▶ [YOUR OBJECTIVE] Please keep to the lines below from the one with "185: (269, 465)" through the one with "204: (1050, 670)", and restate them word for word, ends included.

▶ [TASK INPUT]
◇ ◇ ◇ ◇ ◇

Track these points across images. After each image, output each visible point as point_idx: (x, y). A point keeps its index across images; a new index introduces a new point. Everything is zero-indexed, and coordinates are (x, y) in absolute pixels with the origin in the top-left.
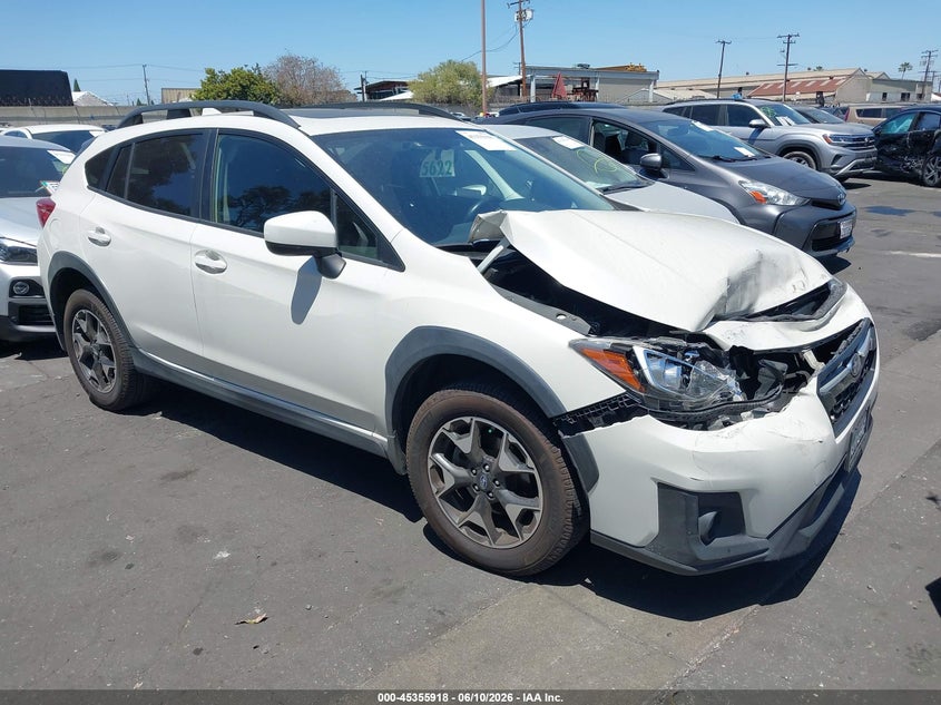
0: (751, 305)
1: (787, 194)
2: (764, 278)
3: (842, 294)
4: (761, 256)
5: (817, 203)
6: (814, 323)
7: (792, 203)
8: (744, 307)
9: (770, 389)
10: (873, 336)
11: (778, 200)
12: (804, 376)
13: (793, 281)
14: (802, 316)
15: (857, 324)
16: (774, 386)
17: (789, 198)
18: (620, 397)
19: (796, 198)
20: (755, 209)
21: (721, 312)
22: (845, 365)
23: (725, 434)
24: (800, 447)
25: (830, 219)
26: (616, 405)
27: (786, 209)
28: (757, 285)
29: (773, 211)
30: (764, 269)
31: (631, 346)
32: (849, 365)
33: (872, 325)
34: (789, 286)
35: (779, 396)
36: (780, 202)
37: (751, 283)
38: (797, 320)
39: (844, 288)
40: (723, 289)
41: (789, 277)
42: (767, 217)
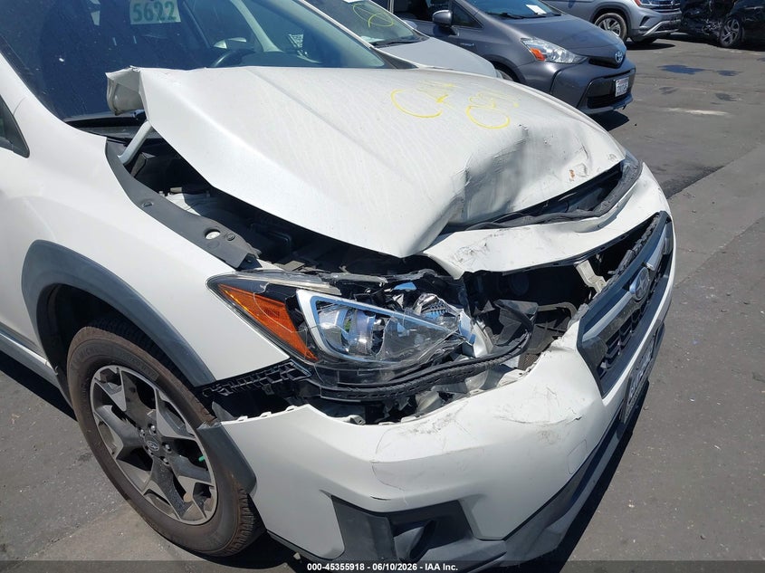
0: (509, 202)
1: (565, 51)
2: (529, 165)
3: (635, 179)
4: (526, 132)
5: (594, 61)
6: (594, 221)
7: (570, 61)
8: (497, 206)
9: (513, 338)
10: (669, 235)
11: (555, 57)
12: (567, 310)
13: (571, 165)
14: (579, 212)
15: (650, 220)
16: (518, 334)
17: (568, 56)
18: (282, 365)
19: (574, 55)
20: (534, 67)
21: (458, 219)
22: (626, 288)
23: (429, 426)
24: (545, 434)
25: (606, 77)
26: (277, 376)
27: (563, 67)
28: (518, 173)
29: (551, 68)
30: (529, 150)
31: (294, 289)
32: (632, 287)
33: (669, 220)
34: (565, 173)
35: (525, 348)
36: (559, 60)
37: (507, 173)
38: (572, 219)
39: (639, 169)
40: (458, 187)
41: (566, 160)
42: (545, 74)
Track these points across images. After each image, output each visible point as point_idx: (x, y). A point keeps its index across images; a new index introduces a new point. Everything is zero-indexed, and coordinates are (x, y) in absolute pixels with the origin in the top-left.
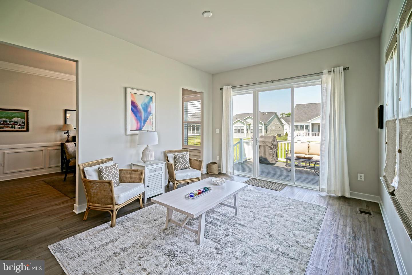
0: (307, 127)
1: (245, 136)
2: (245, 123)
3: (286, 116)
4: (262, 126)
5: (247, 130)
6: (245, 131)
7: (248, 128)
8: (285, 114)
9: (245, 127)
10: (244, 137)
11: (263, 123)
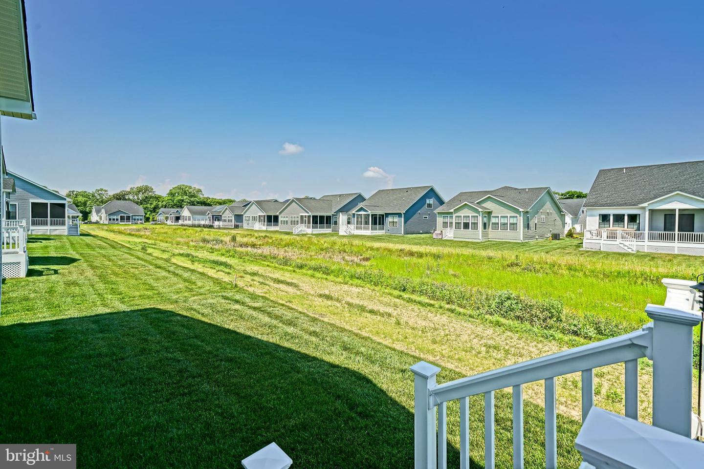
0: (633, 218)
1: (480, 238)
2: (480, 210)
3: (560, 197)
4: (518, 215)
5: (485, 225)
6: (480, 226)
7: (485, 220)
8: (559, 195)
9: (480, 219)
10: (478, 238)
11: (521, 210)
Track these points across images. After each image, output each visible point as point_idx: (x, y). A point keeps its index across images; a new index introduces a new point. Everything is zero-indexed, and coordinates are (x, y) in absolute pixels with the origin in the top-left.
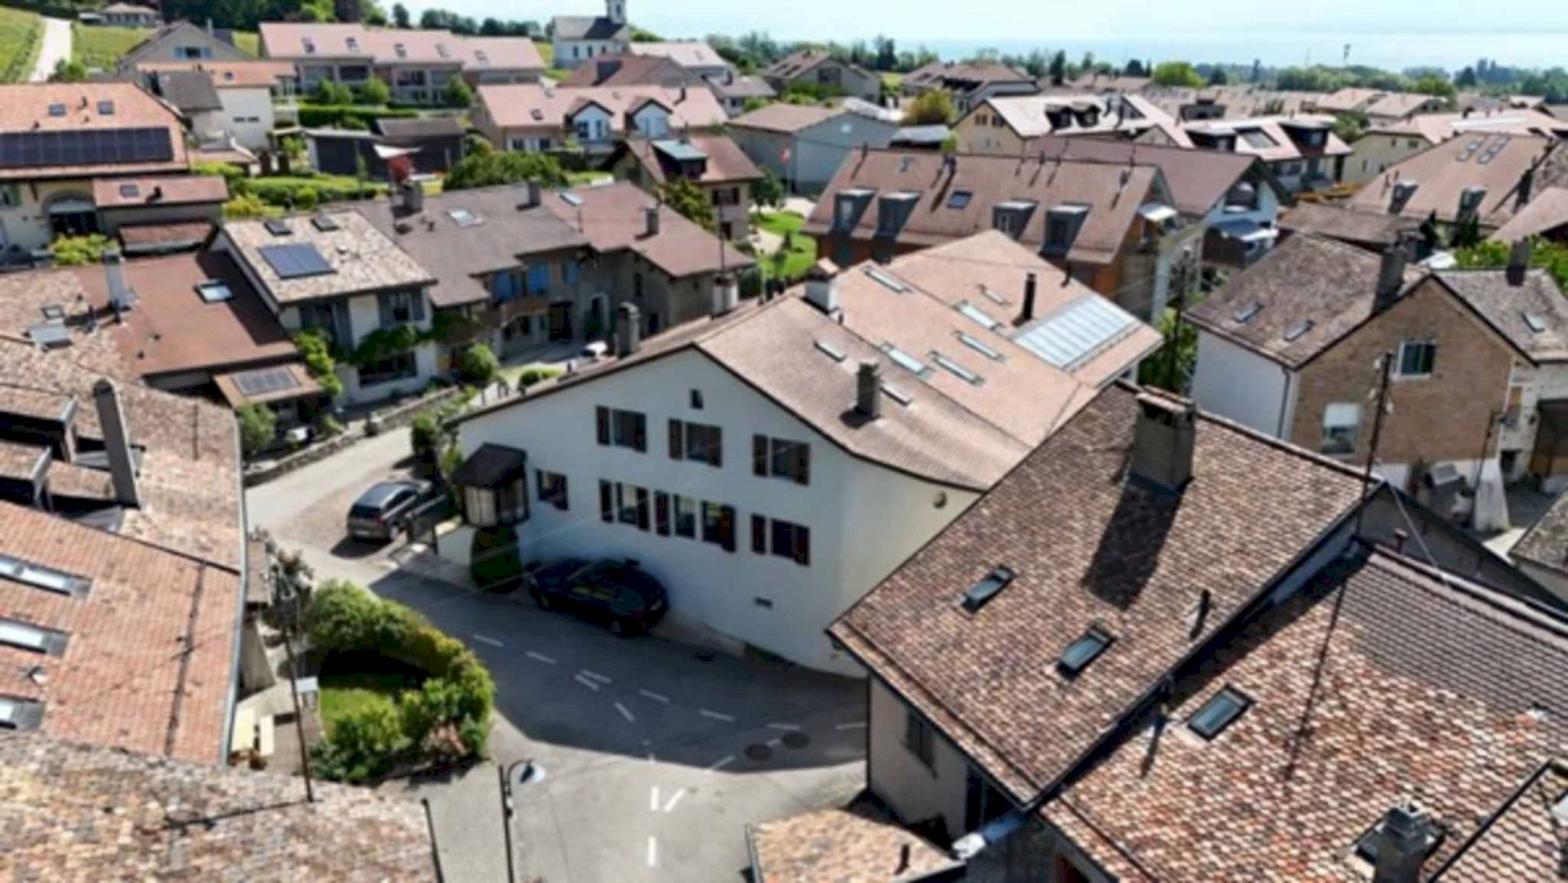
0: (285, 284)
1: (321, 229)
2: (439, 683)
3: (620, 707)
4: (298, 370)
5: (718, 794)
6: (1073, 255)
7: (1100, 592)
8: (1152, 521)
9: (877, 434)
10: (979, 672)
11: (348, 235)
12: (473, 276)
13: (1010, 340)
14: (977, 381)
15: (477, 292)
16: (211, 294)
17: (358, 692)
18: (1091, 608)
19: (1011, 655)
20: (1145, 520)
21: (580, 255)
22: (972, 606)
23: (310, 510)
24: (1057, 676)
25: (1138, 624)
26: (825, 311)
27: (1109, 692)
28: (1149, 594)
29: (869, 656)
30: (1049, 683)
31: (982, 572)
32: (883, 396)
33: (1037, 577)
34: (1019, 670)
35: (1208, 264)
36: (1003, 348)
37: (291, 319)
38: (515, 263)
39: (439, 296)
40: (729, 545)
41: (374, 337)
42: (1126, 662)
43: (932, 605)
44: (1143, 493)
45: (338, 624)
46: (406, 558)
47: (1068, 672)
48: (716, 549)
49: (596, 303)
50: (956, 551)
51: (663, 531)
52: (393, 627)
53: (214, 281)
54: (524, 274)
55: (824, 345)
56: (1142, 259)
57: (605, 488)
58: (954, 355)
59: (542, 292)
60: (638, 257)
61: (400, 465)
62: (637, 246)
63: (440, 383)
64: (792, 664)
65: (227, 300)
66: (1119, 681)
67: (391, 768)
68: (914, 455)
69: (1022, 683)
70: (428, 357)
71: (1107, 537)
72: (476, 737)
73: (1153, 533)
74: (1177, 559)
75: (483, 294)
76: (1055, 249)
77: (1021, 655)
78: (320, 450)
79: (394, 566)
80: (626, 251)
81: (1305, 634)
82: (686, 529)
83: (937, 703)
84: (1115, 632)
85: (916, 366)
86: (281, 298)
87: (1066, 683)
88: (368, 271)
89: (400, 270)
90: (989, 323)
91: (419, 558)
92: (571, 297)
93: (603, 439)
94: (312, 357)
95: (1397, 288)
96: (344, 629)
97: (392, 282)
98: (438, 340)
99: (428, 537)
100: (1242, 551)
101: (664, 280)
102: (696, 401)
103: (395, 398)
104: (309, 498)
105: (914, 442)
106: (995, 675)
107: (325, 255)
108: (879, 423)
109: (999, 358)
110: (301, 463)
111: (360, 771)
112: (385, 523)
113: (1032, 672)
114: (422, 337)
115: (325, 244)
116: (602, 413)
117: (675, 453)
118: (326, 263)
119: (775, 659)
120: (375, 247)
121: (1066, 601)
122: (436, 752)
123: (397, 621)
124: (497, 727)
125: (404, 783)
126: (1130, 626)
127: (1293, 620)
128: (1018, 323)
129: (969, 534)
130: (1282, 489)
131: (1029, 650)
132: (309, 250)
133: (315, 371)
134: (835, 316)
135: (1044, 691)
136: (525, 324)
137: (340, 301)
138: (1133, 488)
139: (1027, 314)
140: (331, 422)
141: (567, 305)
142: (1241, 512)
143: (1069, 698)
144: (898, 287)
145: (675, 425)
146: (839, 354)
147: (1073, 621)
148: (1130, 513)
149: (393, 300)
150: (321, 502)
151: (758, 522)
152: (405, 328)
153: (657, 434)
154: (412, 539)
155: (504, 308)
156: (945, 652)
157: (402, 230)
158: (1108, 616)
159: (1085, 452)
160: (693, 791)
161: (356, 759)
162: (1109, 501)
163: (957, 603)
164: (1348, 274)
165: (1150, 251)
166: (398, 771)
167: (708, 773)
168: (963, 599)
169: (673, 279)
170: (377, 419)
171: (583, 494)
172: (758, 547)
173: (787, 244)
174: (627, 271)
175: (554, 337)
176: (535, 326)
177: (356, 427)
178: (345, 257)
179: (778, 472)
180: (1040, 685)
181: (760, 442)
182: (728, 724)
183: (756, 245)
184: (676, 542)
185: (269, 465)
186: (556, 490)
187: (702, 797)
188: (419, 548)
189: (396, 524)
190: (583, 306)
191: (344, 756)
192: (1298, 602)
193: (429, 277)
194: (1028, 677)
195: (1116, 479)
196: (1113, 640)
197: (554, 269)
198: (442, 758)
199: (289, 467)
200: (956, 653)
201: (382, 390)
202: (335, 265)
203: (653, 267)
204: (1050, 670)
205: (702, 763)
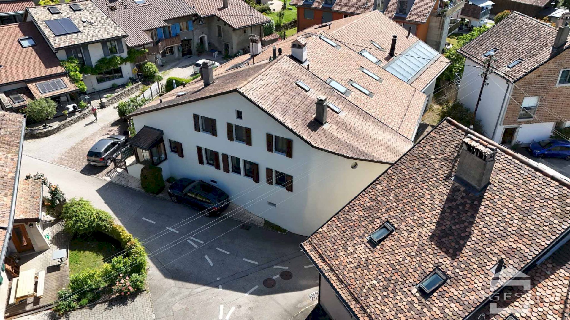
0: (57, 39)
1: (74, 11)
2: (120, 258)
3: (206, 257)
4: (66, 80)
5: (250, 308)
6: (409, 18)
7: (440, 245)
8: (468, 205)
9: (325, 132)
10: (377, 285)
11: (86, 13)
12: (144, 31)
13: (384, 68)
14: (371, 95)
15: (147, 39)
16: (25, 43)
17: (87, 253)
18: (435, 255)
19: (394, 278)
20: (464, 205)
21: (194, 18)
22: (373, 243)
23: (73, 148)
24: (418, 295)
25: (462, 269)
26: (300, 62)
27: (447, 310)
28: (466, 251)
29: (322, 265)
30: (414, 298)
31: (378, 223)
32: (328, 109)
33: (407, 231)
34: (398, 287)
35: (463, 17)
36: (382, 74)
37: (62, 55)
38: (164, 24)
39: (130, 42)
40: (257, 180)
41: (102, 61)
42: (456, 293)
43: (353, 239)
44: (462, 189)
45: (76, 221)
46: (114, 175)
47: (425, 295)
48: (250, 180)
49: (202, 39)
50: (365, 209)
51: (226, 170)
52: (102, 223)
53: (27, 37)
54: (169, 27)
55: (300, 84)
56: (439, 19)
57: (199, 149)
58: (361, 81)
59: (177, 36)
60: (219, 19)
61: (114, 125)
62: (218, 14)
63: (133, 81)
64: (285, 231)
65: (32, 46)
66: (452, 305)
67: (99, 297)
68: (342, 144)
69: (400, 296)
70: (127, 69)
71: (443, 212)
72: (139, 283)
73: (469, 214)
74: (483, 233)
75: (150, 40)
76: (402, 16)
77: (398, 277)
78: (79, 117)
79: (109, 179)
80: (213, 16)
81: (554, 287)
82: (237, 170)
83: (356, 299)
84: (449, 273)
85: (343, 90)
86: (55, 46)
87: (423, 300)
88: (96, 31)
89: (111, 30)
90: (375, 60)
91: (120, 174)
92: (191, 37)
93: (197, 129)
94: (72, 73)
95: (564, 44)
96: (79, 224)
97: (107, 37)
98: (131, 62)
99: (122, 165)
100: (519, 233)
101: (230, 30)
102: (239, 115)
103: (113, 89)
104: (72, 143)
105: (343, 136)
106: (386, 288)
107: (76, 23)
108: (326, 126)
109: (380, 80)
110: (70, 124)
111: (84, 301)
112: (103, 159)
113: (405, 289)
114: (124, 60)
115: (76, 18)
116: (196, 117)
117: (230, 138)
118: (77, 28)
119: (277, 228)
120: (99, 19)
121: (421, 249)
122: (120, 291)
123: (103, 220)
124: (150, 272)
125: (106, 305)
126: (457, 270)
127: (547, 277)
128: (387, 59)
129: (371, 199)
130: (543, 198)
131: (403, 276)
132: (68, 22)
133: (74, 80)
134: (305, 65)
135: (411, 303)
136: (172, 51)
137: (84, 46)
138: (457, 184)
139: (392, 54)
140: (83, 104)
141: (189, 40)
142: (518, 209)
143: (425, 310)
144: (335, 45)
145: (229, 126)
146: (307, 89)
147: (426, 261)
148: (456, 200)
149: (109, 44)
150: (78, 144)
151: (269, 171)
152: (115, 57)
153: (221, 129)
154: (116, 166)
155: (160, 44)
156: (359, 269)
157: (113, 9)
158: (446, 262)
159: (431, 159)
160: (239, 307)
161: (83, 294)
162: (444, 190)
163: (365, 240)
164: (539, 36)
165: (442, 15)
166: (102, 299)
167: (246, 295)
168: (368, 238)
169: (234, 29)
170: (104, 100)
171: (190, 152)
172: (269, 181)
173: (284, 8)
174: (215, 25)
175: (184, 55)
176: (176, 50)
177: (95, 103)
178: (85, 24)
179: (278, 150)
180: (409, 299)
181: (269, 137)
182: (255, 266)
183: (271, 7)
184: (233, 176)
185: (56, 125)
186: (177, 148)
187: (244, 310)
188: (119, 170)
189: (109, 159)
190: (196, 41)
191: (75, 296)
192: (550, 266)
193: (124, 34)
194: (403, 293)
195: (448, 178)
196: (449, 277)
197: (183, 24)
198: (123, 293)
199: (64, 126)
200: (365, 271)
201: (107, 84)
202: (80, 29)
203: (226, 24)
204: (414, 290)
205: (244, 290)
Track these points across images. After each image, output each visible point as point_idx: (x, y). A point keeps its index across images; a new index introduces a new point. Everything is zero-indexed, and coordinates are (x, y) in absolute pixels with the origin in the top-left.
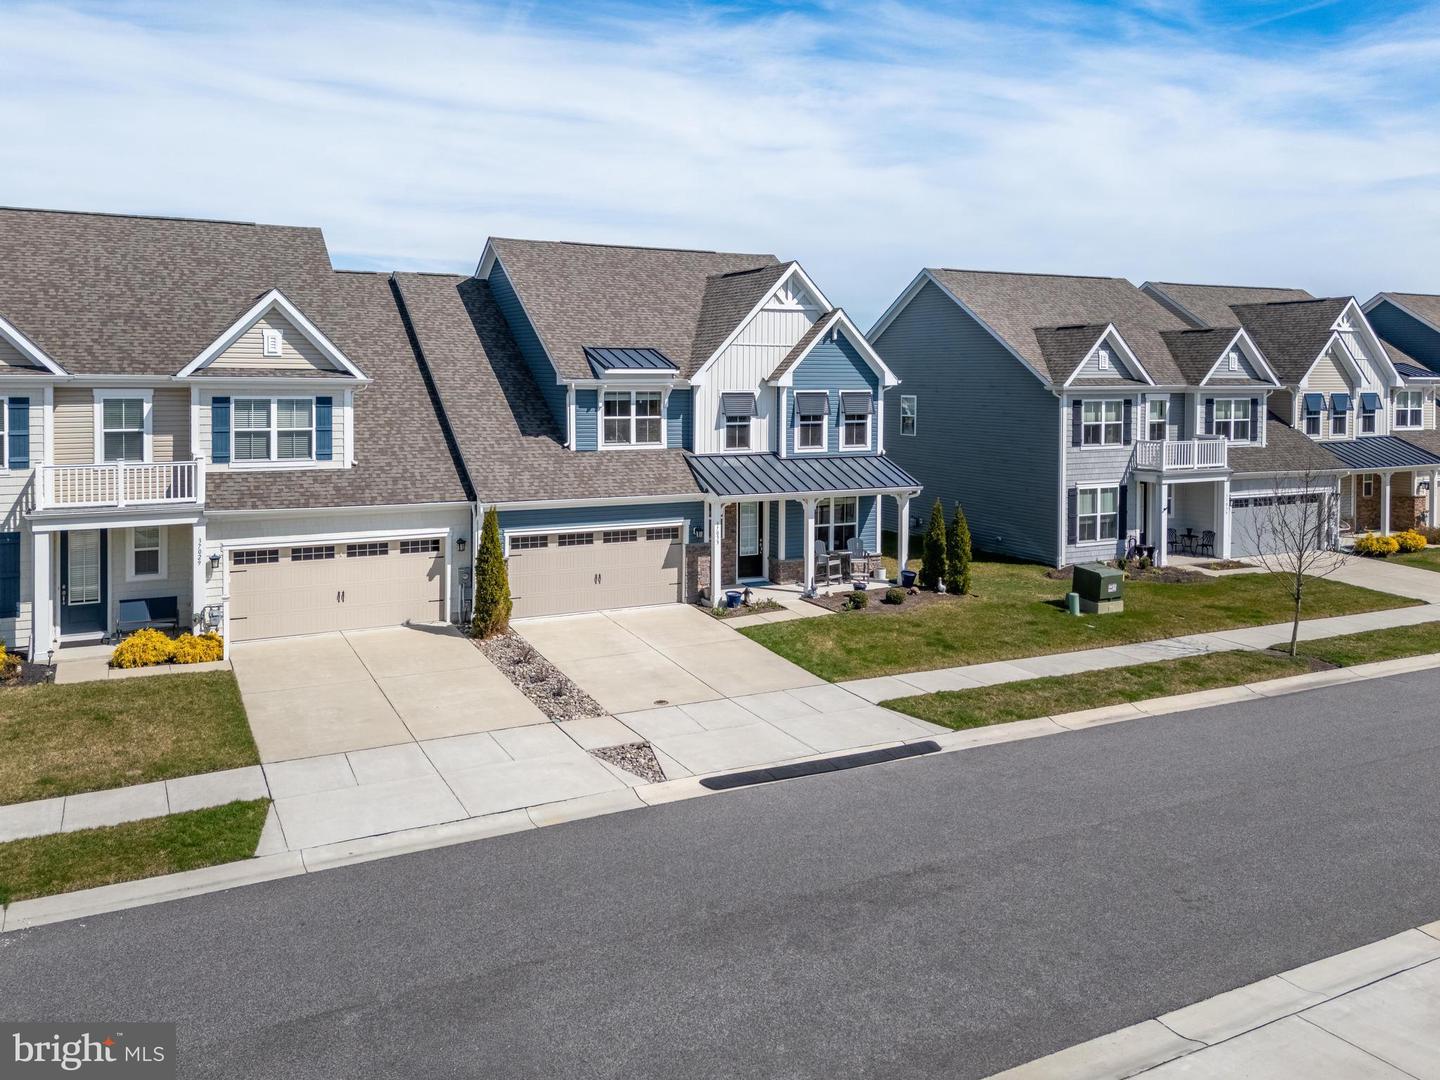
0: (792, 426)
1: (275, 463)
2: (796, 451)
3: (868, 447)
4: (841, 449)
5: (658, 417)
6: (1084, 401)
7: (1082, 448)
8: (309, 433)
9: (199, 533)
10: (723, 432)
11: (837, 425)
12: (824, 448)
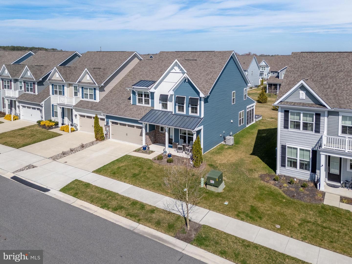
0: (176, 105)
1: (88, 100)
2: (177, 112)
3: (198, 114)
4: (190, 114)
5: (149, 98)
6: (290, 111)
7: (289, 130)
8: (93, 95)
9: (74, 110)
10: (161, 104)
11: (189, 107)
12: (185, 113)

◇ ◇ ◇ ◇ ◇

▶ [RESULT BELOW]
185: (269, 465)
186: (556, 490)
187: (702, 797)
188: (419, 548)
189: (396, 524)
190: (583, 306)
191: (344, 756)
192: (1298, 602)
193: (429, 277)
194: (1028, 677)
195: (1116, 479)
196: (1113, 640)
197: (554, 269)
198: (442, 758)
199: (289, 467)
200: (956, 653)
201: (382, 390)
202: (335, 265)
203: (653, 267)
204: (1050, 670)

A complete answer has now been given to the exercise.